At Portland, OR, you can't smoke on the platform, and you need to go out the building to smoke, per memo by the City of Portland.

Also, I heard that smoking is prohibited at Sacramento Valley Rail Station platform and building. Can anyone verify or refute my claims on Sacramento being a non-smoking stop?


----------



## texline (Jul 11, 2018)

I have seen passengers smoking on the platform in Sacramento. I also had a morning when the Zephyr and Capitol Corridor met and the CZ passengers were smoking. A guy came off the CC, looked at the smokers at the end of the platform then ran to an SCA and started insisting on his conductor. A conductor showed up, listened to the guy rant and then walked down to the smokers. They finished up and walked away. I heard later that smoking was not allowed but it wasn’t an enforced rule. So as of a month ago, people smoked on the end of the platform but I have no idea if it is official not allowed.


----------



## dogbert617 (Jul 12, 2018)

texline said:


> I have seen passengers smoking on the platform in Sacramento. I also had a morning when the Zephyr and Capitol Corridor met and the CZ passengers were smoking. A guy came off the CC, looked at the smokers at the end of the platform then ran to an SCA and started insisting on his conductor. A conductor showed up, listened to the guy rant and then walked down to the smokers. They finished up and walked away. I heard later that smoking was not allowed but it wasn’t an enforced rule. So as of a month ago, people smoked on the end of the platform but I have no idea if it is official not allowed.

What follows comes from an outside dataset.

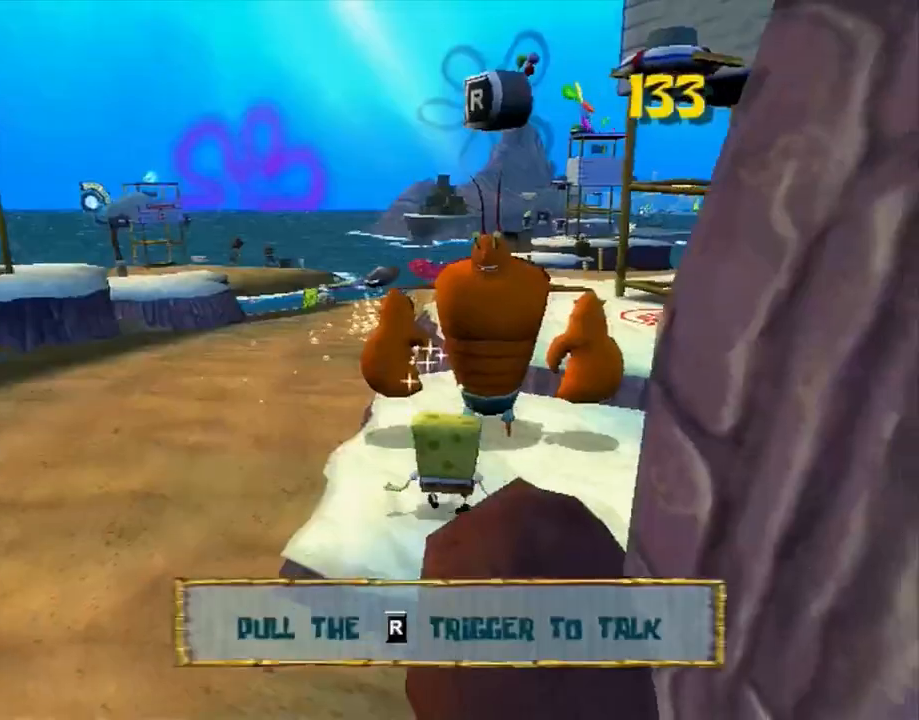
{"buttons": [], "left_stick": "up", "right_stick": "center", "events": [[467, "left_stick", "up"]]}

Never have ridden Coast Starlight(Seattle-LA), but I believe I've supposedly heard from others who've ridden that train that the Sacramento platform is non-smoking. I'll guess that rule isn't enforced, just as I'd suspect....


----------



## bmjhagen9426 (Jul 12, 2018)

texline said:


> I have seen passengers smoking on the platform in Sacramento. I also had a morning when the Zephyr and Capitol Corridor met and the CZ passengers were smoking. A guy came off the CC, looked at the smokers at the end of the platform then ran to an SCA and started insisting on his conductor. A conductor showed up, listened to the guy rant and then walked down to the smokers. They finished up and walked away. I heard later that smoking was not allowed but it wasn’t an enforced rule. So as of a month ago, people smoked on the end of the platform but I have no idea if it is official not allowed.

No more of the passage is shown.